Un site exceptionnel de fossiles dans l'Hérault commence à livrer ses secrets

 Thème : Histoire de la Terre, Climat, Fossiles 

Cabrières, un village de l'Hérault, situés sur les contreforts sud de la Montagne Noire va peut-être devenir l'un des sites mondialement connus en paléontologie tout comme les fameux schistes de Burgess. Les fossiles découverts sur le site offrent une vision inédite de la biodiversité de l'Ordovicien inférieur (- 485 à - 477 millions d’années). Ce site a été découvert par deux paléontologues amateurs en 2018 et fait maintenant l'objet d'une publication dans Nature Ecology & Evolution

Contexte géologique du site. Source : https://www.nature.com/articles/s41559-024-02331-w

La  présence concomittante de fossiles de tissus durs (coquilles, carapaces) et de tissus mous représente le principal atout du site. Cela est due à des conditions de fossilisation particulièrement rapide d'après les détails des cristaux qui ont été observés par microscopie électronique à balayage et d'après une analyse en profondeur des fossiles par le synchrotron Soleil sur le plateau de Saclay. On peut ainsi avoir une vision d'ensemble d'une communauté d'espèces, ce qui est exceptionnel pour l'Ordovicien inférieur. 
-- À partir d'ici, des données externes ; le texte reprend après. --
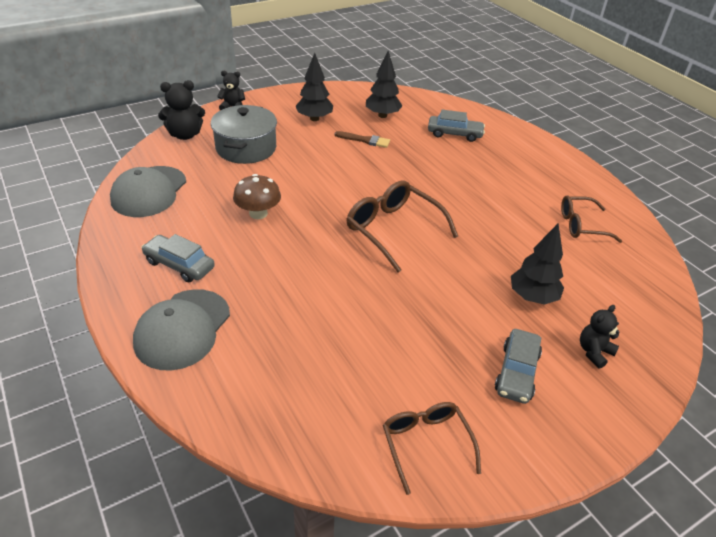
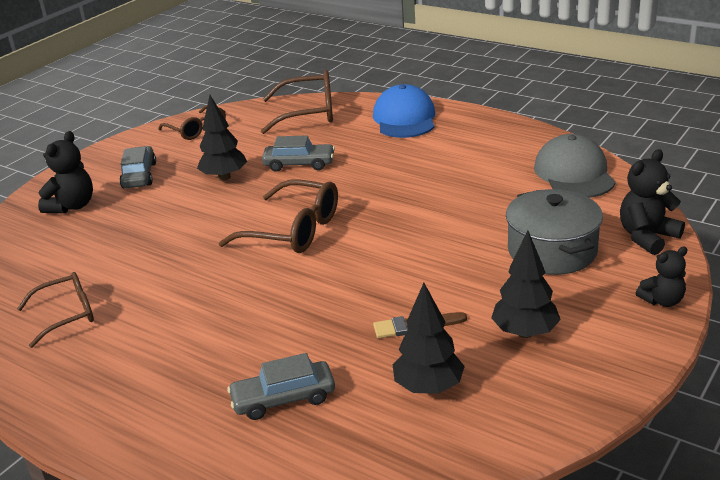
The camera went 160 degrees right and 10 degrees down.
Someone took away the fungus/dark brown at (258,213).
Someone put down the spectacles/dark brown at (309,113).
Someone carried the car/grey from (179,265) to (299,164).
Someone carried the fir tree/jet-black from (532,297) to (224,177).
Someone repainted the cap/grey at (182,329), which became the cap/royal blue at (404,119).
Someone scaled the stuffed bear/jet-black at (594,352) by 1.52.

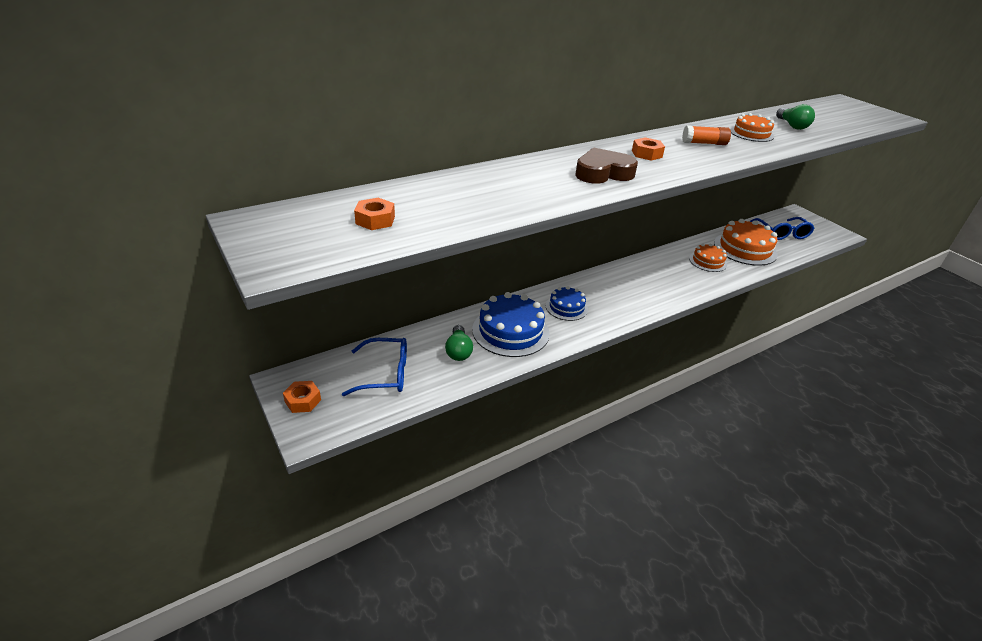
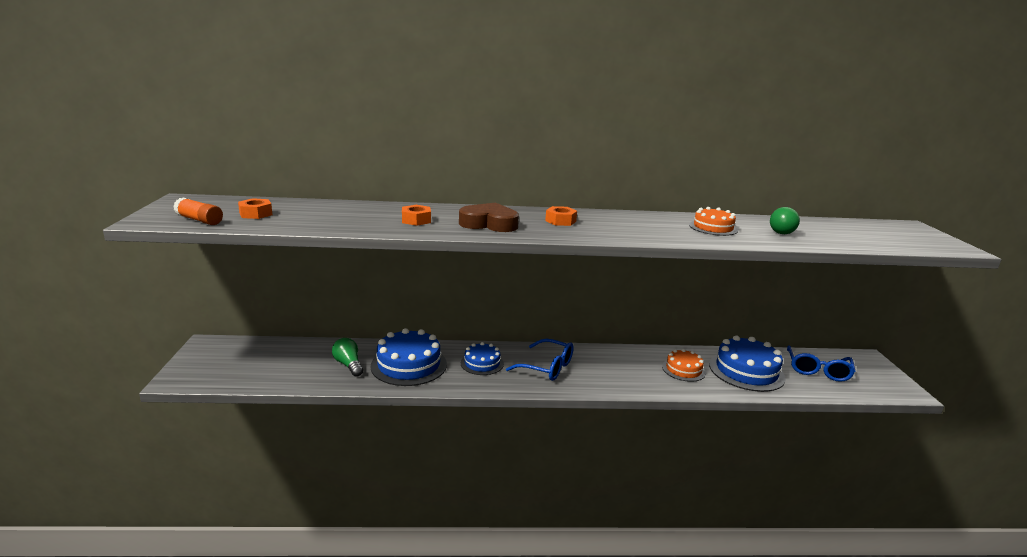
The camera went 30 degrees right and 15 degrees down.
Someone carried the hex nut/bright orange from (303,401) to (416,220).
Someone carried the spectacles/royal blue from (386,374) to (547,367).
Someone carried the stick of glue/bright orange from (704,143) to (199,220).
Someone repainted the gateau/bright orange at (745,249), which became the gateau/royal blue at (746,371).
Someone rotated the bulb/leaf-green at (458,351) by 120 degrees clockwise.

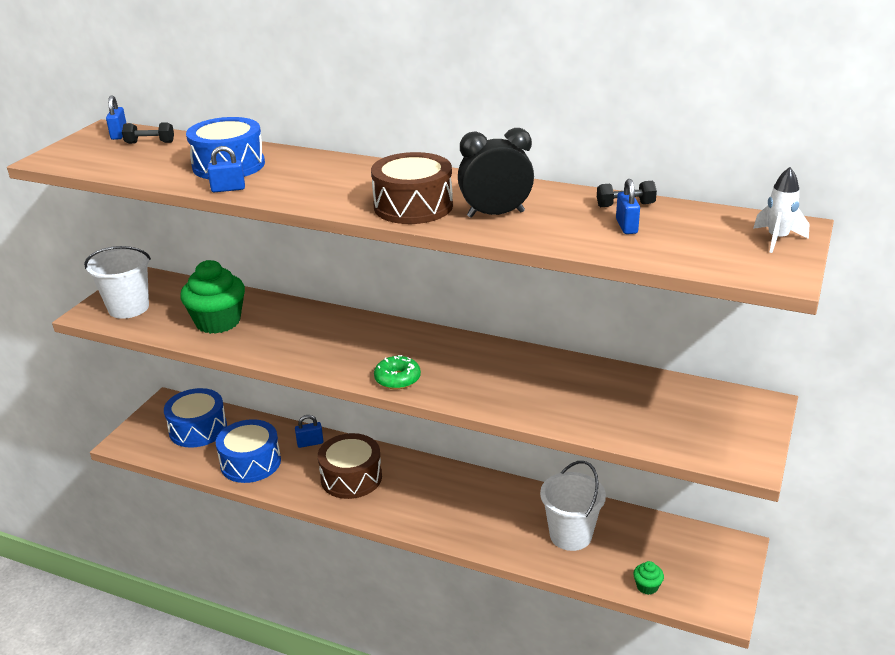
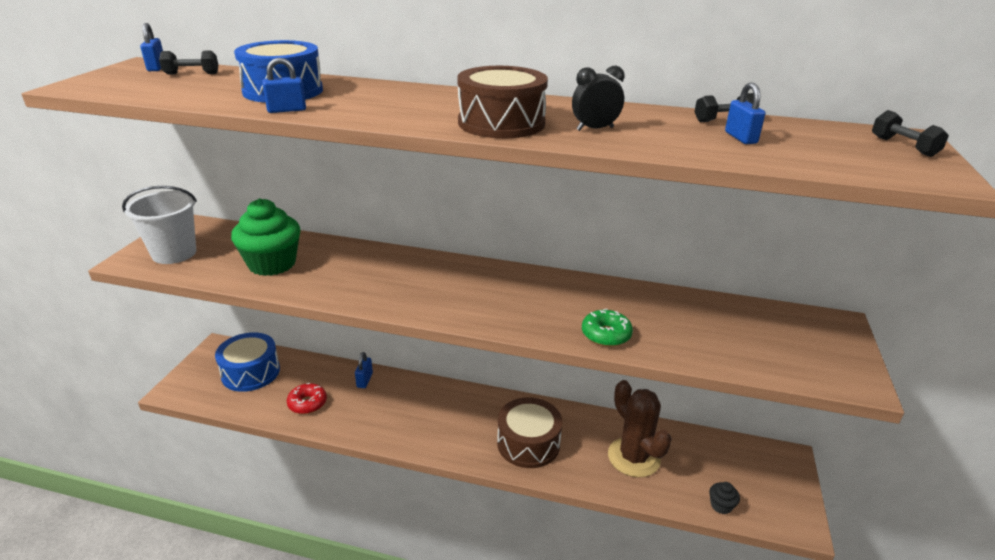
The camera went 10 degrees left and 0 degrees up.
Someone carried the snare drum/dark brown from (351,477) to (528,443).
Someone carried the doughnut/leaf-green from (397,379) to (606,335).
Someone swapped the snare drum/royal blue at (250,462) for the doughnut/red at (307,403).
Someone swapped the pail/white at (570,535) for the cactus/dark brown at (633,457).
Someone swapped the spaceship/white at (777,239) for the free weight/jet-black at (903,146).
Someone repainted the muffin/leaf-green at (647,586), which became the muffin/jet-black at (721,505).
Someone rotated the lock/royal blue at (310,443) by 60 degrees counterclockwise.
Someone scaled the clock/jet-black at (495,214) by 0.64.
Vision d'artiste de la faune du site. Au premier plan, une rangée d'Ampyx (trilobites) et divers organismes coquilliers, dont des brachiopodes et un hyolithe (organisme à coquille conique dont on ne sait pas si ce sont des Mollusques ou des Brachiopodes, coin inférieur gauche). Derrière les trilobites, un lobopodien (famille de Panarthropodes à laquelle appartient aussi le fameux Hallucigenia de la faune des schistes de Burgess), un Chélicerate, des cnidaires (bleus), des éponges (vertes), des algues fines ramifiées (rouges et vertes) et des tubes hémichordés (violets), ainsi que quelques mollusques. Des arthropodes avec des carapaces à deux valves sont également présents. Source : https://www.nature.com/articles/s41559-024-02331-w

Le site se singularise des autres sites de la même époque par une grande quantité d'éponges de grande taille et d'algues ramifiées (représentant 26% des fossiles observés). Certains écosystèmes polaires actuels ont également cette particularité. A l'époque le site de Cabrières se trouvait en marge du continent Gondwana, près du Pôle Sud. 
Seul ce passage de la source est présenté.